[[ Given information open ]]

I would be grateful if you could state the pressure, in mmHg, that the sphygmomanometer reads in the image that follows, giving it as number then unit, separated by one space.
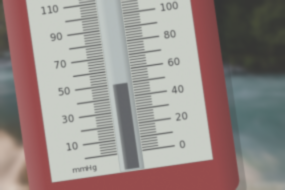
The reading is 50 mmHg
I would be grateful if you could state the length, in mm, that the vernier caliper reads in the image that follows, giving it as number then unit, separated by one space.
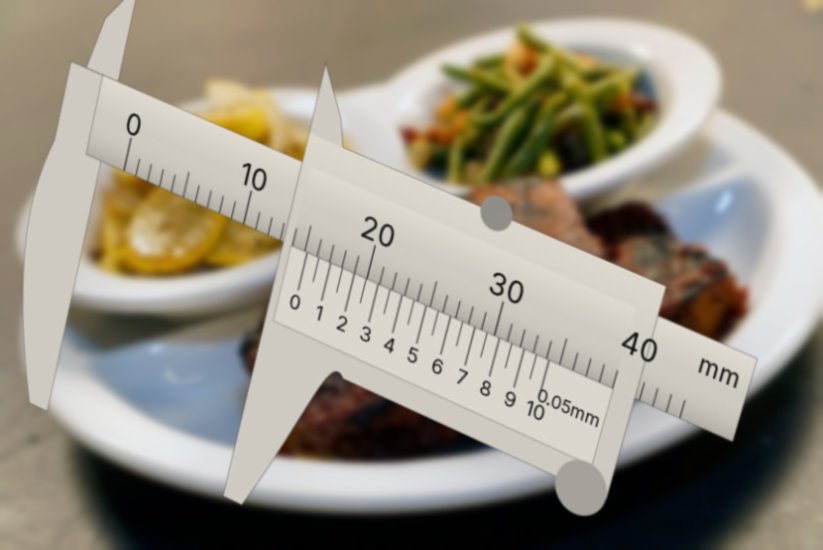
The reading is 15.2 mm
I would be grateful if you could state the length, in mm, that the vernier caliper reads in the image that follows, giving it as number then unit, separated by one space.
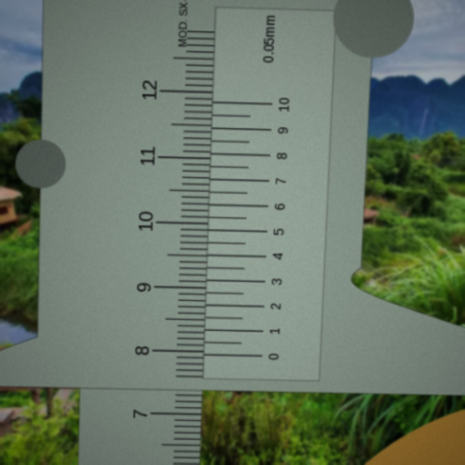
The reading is 79.5 mm
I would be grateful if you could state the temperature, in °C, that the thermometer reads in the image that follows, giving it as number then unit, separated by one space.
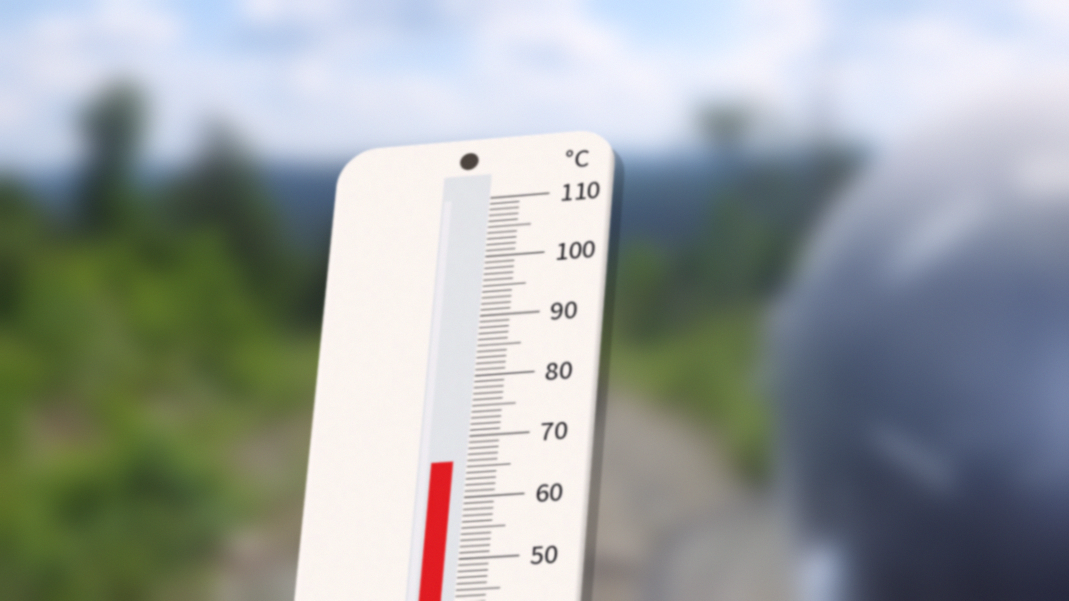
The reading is 66 °C
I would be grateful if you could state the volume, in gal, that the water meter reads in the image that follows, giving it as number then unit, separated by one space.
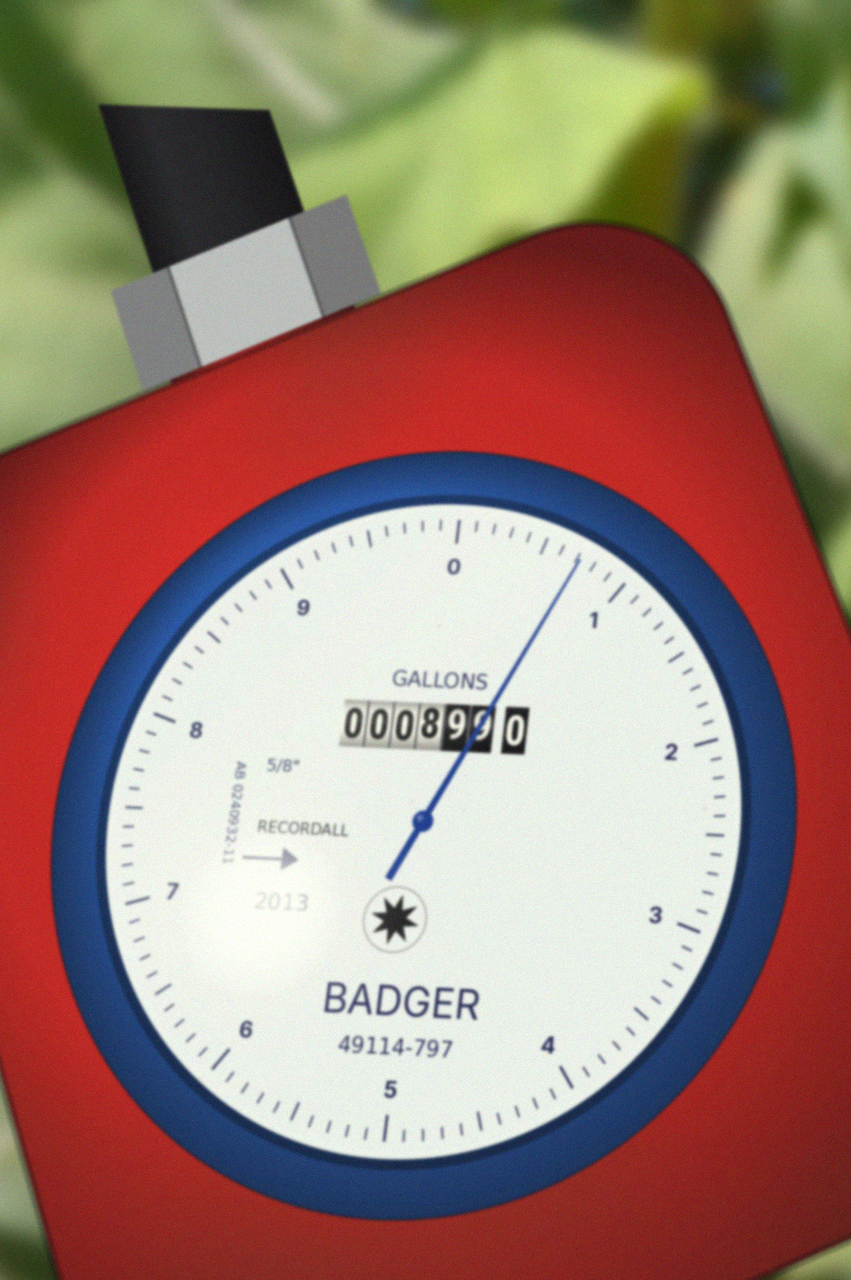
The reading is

[[ Given information closed ]]

■ Directions
Turn the listing above into a JSON list of strings with one string per line and no blank lines. Leave the pictures out.

■ Result of this task
[
  "I would be grateful if you could state the pressure, in mmHg, that the sphygmomanometer reads in the image that follows, giving it as number then unit, separated by one space.",
  "The reading is 50 mmHg",
  "I would be grateful if you could state the length, in mm, that the vernier caliper reads in the image that follows, giving it as number then unit, separated by one space.",
  "The reading is 15.2 mm",
  "I would be grateful if you could state the length, in mm, that the vernier caliper reads in the image that follows, giving it as number then unit, separated by one space.",
  "The reading is 79.5 mm",
  "I would be grateful if you could state the temperature, in °C, that the thermometer reads in the image that follows, giving it as number then unit, separated by one space.",
  "The reading is 66 °C",
  "I would be grateful if you could state the volume, in gal, that the water meter reads in the image that follows, giving it as number then unit, separated by one space.",
  "The reading is"
]